関係生徒:当該生徒の同級生(野球部員含む)など計56名(対象とした63名のうち、野球部員以外の拒否3名と病気による欠席4名を除く人数)。
●野球部指導者:監督(当時)1名(聴き取り2回)、コーチ5名の計6名。
●(ビュレット)教職員:校長(聴き取り2回)、教頭、学年主任、担任など、野球部指導者以外の計6名。
(3)書面アンケートの実施
●同級生全員:500名を対象とし、297名から有効回答を得ました。
●野球部所属の同級生:65名を対象とし、43名から回答を得ました。
●野球部OB(一部の先輩):5名を対象とし、5名全員から回答を得ました。
3 調査結果の概要
委員会は、当該生徒が最終的に確定させた計88件の「被害申告」についての調査を行い
ました。
●事実認定:アンケートやヒアリングの結果、計88件の申告事実のいずれについてもそれを裏付ける証拠や証言は得られず、いずれの事実も認めることは困難であると判断されました(なお、いずれの行為についても全く存在したかったということまで結論づけるものではありません)。

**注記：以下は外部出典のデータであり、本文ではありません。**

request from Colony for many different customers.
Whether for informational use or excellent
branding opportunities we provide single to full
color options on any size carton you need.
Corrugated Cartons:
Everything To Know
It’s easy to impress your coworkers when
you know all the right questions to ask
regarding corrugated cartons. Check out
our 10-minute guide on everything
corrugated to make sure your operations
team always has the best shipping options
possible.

●不登校との関連:いずれの被害申告事実についても認めることが困難であったため、不登校との関連性を評価することも困難とされました。
4 学校の対応における問題点の指摘と提言
委員会は、当該生徒の被害申告事実の認定とは別に、学校側の組織体制や野球部の在り方について、以下の問題を指摘され、提言をいただきました。
(1)基本方針の実践:「いじめ防止委員会」が存在するものの、「生徒指導委員会」との違いが不明確であり、いじめ防止委員会としての活動がなされない運用がされていた。「いじめ防止委員会」を適切に開催し、活動されるように、組織構造や校務分掌を見直すこと。
(2)調査と記録の作成・保管:当該生徒が名前を挙げた指導者への聴き取りが大幅に遅れたり、野球部内の暴行暴言について広範な聴き取りがされていないなど、調査体制に不備があった。調査と審議の過程を後から検証できるよう、委員会の議事録や聴き取り報告書を適切に作成・保管すること。
(3)野球部の閉鎖性解消:野球部内の問題が一般の生徒指導ルートから外れ、部内のみで処理される傾向があった。また、指導者間で生徒に関する情報が共有されず、生徒の側からも暴力・暴言の被害等を言い出しにくく、閉鎖的になっていた。野球部出身者以外の第三者を関与させ、不適切な指導があったときに相談しやすい環境を整え、多角的な視点を取り入れること。
(4)相談窓口の拡充:「体罰、セクシャルハラスメント相談窓口」を設置しているが、ここ数年相談がなく、相談窓口の機能不全がうかがわれる。オンライン会議やSNS等によるカメラ機能を用いた相談など、他の生徒の目を気にせず、不登校の生徒でも利用しやすい窓口にすること。
(5)専門家による研修:教職員に対するいじめ防止対策の研修が計画・実施されておらず、専門知識のアップデートがなされていなかった。弁護士や学識経験者を招き、年に1回程度は、全教職員向けにいじめ防止対策推進法の研修を実施すること。